Profils pour lesquels cette approche est déconseillée

  • Les débutants sans aucune base d’entraînement (il est recommandé d’accumuler d’abord 3 mois d’expérience de pratique régulière du vélo)
  • Les personnes présentant un risque de maladie cardiovasculaire (un avis médical est nécessaire avant de pratiquer un entraînement à haute intensité)
  • Les cyclistes qui se remettent d’une blessure ou d’une maladie (ils doivent d’abord terminer la phase de rééducation progressive)

Considérations spécifiques à Taïwan

Compte tenu des caractéristiques saisonnières de Taïwan :

  • En hiver (novembre-février), les températures sont fraîches, idéales pour l’entraînement à haute intensité, ce qui correspond parfaitement au calendrier de la périodisation inversée qui place la phase d’intensité en hiver
  • En été (juin-août), lors de la transition vers l’entraînement d’endurance sur longues distances, il est possible de profiter des premières heures du matin ou de la fin de journée pour éviter la chaleur intense
  • Si l’objectif est une course de montagne longue distance à l’automne, comme le Taiwan KOM ou la montée de Wuling par l’est, le moment de la phase de consolidation de l’endurance en été tombe parfaitement

Suivi des progrès

Phase Méthode de test Progression attendue
Fin de la phase d’intensité (semaine 4) Test maximal de 5 min + test FTP Puissance sur 5 min en hausse de 3 à 8 %
Fin de la phase mixte (semaine 8) Test FTP + effort maximal de 20 min FTP en hausse de 2 à 5 %
Fin de la phase d’endurance (semaine 12) Test FTP + puissance stable sur 60 min Puissance maintenue sur 60 min en hausse

Conclusion

La périodisation inversée ne vise pas à nier la théorie traditionnelle de l’entraînement, mais à reconnaître une réalité : les ressources en temps des cyclistes amateurs sont radicalement différentes de celles des athlètes à temps plein.

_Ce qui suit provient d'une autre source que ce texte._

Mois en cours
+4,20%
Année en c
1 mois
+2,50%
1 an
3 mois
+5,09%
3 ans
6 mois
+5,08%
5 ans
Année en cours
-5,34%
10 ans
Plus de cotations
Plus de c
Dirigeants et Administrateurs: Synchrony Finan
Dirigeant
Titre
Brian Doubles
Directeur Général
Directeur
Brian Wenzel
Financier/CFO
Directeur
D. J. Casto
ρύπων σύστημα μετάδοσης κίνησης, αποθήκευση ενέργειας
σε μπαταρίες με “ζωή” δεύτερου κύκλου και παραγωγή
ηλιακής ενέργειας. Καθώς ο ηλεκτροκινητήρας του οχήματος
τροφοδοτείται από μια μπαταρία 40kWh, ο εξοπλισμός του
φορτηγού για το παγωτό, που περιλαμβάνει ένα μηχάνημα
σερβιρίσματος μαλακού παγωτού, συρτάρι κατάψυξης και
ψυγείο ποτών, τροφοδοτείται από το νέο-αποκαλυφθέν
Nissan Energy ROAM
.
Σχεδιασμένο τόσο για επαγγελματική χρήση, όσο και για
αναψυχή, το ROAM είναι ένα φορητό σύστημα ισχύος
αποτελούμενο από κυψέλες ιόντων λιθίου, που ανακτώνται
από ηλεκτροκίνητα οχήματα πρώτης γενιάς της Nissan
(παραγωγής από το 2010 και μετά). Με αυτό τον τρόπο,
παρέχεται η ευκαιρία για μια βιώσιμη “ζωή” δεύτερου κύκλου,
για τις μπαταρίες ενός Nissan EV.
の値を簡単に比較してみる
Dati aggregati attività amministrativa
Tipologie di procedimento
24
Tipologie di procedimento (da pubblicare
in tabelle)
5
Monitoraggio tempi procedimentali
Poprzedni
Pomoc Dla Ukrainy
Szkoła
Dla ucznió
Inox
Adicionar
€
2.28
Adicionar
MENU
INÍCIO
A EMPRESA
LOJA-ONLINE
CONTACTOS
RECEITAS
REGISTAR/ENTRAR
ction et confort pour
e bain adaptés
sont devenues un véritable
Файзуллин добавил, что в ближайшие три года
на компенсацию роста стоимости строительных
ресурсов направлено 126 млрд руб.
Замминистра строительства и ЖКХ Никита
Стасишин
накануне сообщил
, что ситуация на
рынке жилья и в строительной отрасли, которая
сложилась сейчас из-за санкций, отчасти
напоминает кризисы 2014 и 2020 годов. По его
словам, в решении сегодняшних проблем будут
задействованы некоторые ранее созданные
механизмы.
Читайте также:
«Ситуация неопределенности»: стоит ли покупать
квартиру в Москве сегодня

Lorsque vous ne disposez que de 6 à 8 heures d’entraînement par semaine, placer les séances à haute intensité les plus efficaces pendant la période où votre énergie est la plus disponible (au début du plan d’entraînement) constitue une stratégie d’allocation des ressources tout à fait rationnelle.

Essayez un plan de périodisation inversée sur 12 semaines, enregistrez les données, observez les réactions de votre corps : vous découvrirez peut-être que cet ordre d’entraînement « contre-intuitif » est précisément celui qui convient le mieux à votre rythme de vie.